Text passage
I don't insulate but I wind block. I don't want brood too early in the season and I worry about that when I insulate.


----------



## Dr.Wax (Apr 30, 2008)

I attended a beekeeping conference this weekend and the experts said do not insulate- bees need ventilation. The danger is that condensation forms on the top and freezes then melts and drips cold water onto the bees.

If they are a strong, healthy hive they will warm themselves overwinter.


----------



## Michael Bush (Aug 2, 2002)

http://www.mdasplitter.com/article.htm

If you look at Mel Disselkoen's article, his conclusion was that a wind break helped a lot and wrapping etc. did not. I find it makes more of a difference the smaller the cluster is and the more severe the weather is, but condensation is often a bigger issue. I cluster my hives together and cluster my nucs together with foam above and below:

http://www.bushfarms.com/images/WinteringNucs2-2007.jpg


----------



## Michael Palmer (Dec 29, 2006)

I insulate the inner cover, and I do wrap with 15 lb felt. Just finishing up the 35th year I've wrapped bees. 

I don't think it helps every year, but does often enough to keep me at it. Some years, the bees here won't have a cleansing flight from mid-November to April. By March, the bees are needing a cleansing flight. There will be days that are almost warm enough...just not quite so. I've seen such days...25-30 degrees, sunny, no wind. The black paper warms up the hive environment, both inside and out. At the end of the day, there are 4' wide strips of yellow snow in front of the hives, while there is no spotting on the snow away from the hives. Also, there are no dead bees on the snow.

Where I keep bees, you never know when you'll get a year like that.


----------



## Michael Palmer (Dec 29, 2006)

Dr.Wax said:


> The danger is that condensation forms on the top and freezes then melts and drips cold water onto the bees.


Privide an upper entrance, and insulation on the inner cover.


----------



## MichelinMan (Feb 18, 2008)

The way I see it is condensation is the main problem. Solution?... ventilate by using an additional upper entrance on the same side as the lower entrance AND insulate the inner cover. Condensation occurs when moist warm air touches a cold surface. If you insulate, then the outer surfaces will be less cold, hence less condensation. Same is true for ventilation... moist air is expelled and once again less condensation.


----------



## albee (Nov 16, 2006)

I wrap most of my hives. I never have enough wraps. They help in the late cold snaps in spring when the bees have brood that they sit on and starve 1" from honey. When you open a hive like that it makes it worth it. Last year over wintered some hives inside. Going to try it again. Had good luck. If I have the same thing this year the wraps will go to the burn pile.


----------



## NDnewbeek (Jul 4, 2008)

*insulating the inner cover*

Pardon my ignorance, but.....
What are the procedures for insulating the inner cover?

Thanks?


----------



## MichelinMan (Feb 18, 2008)

Well NDnewbeek, the way I do it is just staple 2 or 3 peices of thick cardboard to the inner cover (on the deep side away from the bees facing the outer cover). I also block up the hole with folded paper towels or news paper and cover that with cardboard too. I put a peice of styrofoam then on top of that. (my covers have deep sides so I can build up the inner cover without any problems. The important thing is to use water absorbant material.

Dataset records
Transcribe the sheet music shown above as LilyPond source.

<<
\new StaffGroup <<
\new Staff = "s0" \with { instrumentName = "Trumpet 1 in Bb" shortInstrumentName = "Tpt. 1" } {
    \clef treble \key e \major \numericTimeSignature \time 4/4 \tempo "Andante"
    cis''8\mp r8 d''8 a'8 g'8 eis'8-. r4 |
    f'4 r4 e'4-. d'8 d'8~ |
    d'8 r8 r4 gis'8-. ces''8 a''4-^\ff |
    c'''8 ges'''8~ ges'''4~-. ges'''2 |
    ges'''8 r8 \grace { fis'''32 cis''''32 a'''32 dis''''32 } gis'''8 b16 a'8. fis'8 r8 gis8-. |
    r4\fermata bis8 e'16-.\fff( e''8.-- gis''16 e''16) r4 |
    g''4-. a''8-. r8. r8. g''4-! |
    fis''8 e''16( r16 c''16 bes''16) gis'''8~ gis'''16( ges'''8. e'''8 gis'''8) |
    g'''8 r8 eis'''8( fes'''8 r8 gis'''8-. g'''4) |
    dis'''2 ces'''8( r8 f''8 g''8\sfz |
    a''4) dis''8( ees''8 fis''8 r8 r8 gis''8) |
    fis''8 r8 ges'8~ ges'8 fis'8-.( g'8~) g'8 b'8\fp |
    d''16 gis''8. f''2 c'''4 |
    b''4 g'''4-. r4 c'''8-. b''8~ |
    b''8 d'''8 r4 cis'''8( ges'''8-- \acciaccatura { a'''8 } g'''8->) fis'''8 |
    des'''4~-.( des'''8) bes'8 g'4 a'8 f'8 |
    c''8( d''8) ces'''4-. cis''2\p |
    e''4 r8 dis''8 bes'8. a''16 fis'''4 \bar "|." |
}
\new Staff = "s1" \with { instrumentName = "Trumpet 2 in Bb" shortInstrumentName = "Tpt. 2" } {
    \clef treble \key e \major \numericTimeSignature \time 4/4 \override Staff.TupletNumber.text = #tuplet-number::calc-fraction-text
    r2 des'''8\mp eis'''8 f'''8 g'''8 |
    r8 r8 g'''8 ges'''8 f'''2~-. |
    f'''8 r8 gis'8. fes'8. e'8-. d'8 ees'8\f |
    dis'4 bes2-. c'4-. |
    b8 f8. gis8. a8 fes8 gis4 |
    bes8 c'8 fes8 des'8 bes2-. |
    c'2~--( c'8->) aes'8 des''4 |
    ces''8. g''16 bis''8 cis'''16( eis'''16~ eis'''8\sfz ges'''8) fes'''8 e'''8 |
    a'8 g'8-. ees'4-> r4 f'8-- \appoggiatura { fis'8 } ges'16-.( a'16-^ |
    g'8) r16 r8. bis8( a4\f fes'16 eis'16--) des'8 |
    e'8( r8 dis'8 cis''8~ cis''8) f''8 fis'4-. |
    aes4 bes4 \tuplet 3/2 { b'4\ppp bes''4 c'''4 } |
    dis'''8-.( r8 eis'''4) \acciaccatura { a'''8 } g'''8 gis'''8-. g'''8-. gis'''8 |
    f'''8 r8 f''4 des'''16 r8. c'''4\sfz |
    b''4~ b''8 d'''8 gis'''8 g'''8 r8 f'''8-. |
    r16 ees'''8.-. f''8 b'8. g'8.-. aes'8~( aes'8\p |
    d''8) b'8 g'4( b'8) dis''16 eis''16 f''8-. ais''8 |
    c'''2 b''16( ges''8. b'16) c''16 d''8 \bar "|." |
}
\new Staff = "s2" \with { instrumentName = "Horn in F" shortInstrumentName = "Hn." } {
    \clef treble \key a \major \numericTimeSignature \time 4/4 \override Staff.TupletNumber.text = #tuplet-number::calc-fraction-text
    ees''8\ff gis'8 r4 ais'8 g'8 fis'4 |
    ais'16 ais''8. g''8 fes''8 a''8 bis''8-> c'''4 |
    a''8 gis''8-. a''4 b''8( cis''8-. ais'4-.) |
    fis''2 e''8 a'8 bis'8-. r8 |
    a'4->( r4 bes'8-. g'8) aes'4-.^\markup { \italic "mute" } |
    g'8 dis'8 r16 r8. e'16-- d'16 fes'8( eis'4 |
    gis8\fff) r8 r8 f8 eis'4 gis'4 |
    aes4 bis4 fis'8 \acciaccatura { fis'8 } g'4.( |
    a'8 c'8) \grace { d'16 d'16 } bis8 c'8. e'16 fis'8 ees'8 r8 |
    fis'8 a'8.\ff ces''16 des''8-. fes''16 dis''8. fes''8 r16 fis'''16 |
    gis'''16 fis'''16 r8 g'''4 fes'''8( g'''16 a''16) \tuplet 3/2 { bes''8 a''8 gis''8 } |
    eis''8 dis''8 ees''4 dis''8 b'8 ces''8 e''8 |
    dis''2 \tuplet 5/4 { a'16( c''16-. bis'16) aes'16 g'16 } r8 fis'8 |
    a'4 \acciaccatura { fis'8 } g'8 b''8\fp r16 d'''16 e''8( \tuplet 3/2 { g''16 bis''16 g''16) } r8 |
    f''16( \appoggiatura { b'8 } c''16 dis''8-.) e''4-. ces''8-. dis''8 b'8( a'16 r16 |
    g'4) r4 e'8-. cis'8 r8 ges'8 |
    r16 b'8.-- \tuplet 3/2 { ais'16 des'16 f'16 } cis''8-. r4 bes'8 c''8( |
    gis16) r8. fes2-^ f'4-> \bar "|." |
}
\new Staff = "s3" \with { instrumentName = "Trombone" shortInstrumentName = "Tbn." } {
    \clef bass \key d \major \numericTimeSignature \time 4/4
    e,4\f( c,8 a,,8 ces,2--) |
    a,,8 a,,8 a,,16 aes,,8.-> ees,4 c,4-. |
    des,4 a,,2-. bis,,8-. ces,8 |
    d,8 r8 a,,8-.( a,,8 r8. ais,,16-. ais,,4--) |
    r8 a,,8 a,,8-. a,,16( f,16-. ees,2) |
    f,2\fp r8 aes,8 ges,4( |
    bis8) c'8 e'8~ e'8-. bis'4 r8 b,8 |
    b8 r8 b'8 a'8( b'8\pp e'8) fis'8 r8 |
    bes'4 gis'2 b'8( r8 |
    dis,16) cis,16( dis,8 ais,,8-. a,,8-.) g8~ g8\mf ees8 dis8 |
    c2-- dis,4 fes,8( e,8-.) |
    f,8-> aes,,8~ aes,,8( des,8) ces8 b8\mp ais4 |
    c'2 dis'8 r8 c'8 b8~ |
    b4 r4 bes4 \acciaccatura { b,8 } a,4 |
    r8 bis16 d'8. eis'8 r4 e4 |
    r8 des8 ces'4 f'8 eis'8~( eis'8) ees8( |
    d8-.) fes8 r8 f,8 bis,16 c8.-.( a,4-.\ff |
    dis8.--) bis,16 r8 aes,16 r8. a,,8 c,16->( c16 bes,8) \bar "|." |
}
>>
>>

Written instruction
Reproduce the forum thread on wintering hives starting at "http://www.bushfarms.com/images/WinteringNucs2-2007.jpg" and stopping after "I've wrapped bees.". Substitute "roofing paper" for "felt".

The result
http://www.bushfarms.com/images/WinteringNucs2-2007.jpg


----------



## Michael Palmer (Dec 29, 2006)

I insulate the inner cover, and I do wrap with 15 lb roofing paper. Just finishing up the 35th year I've wrapped bees.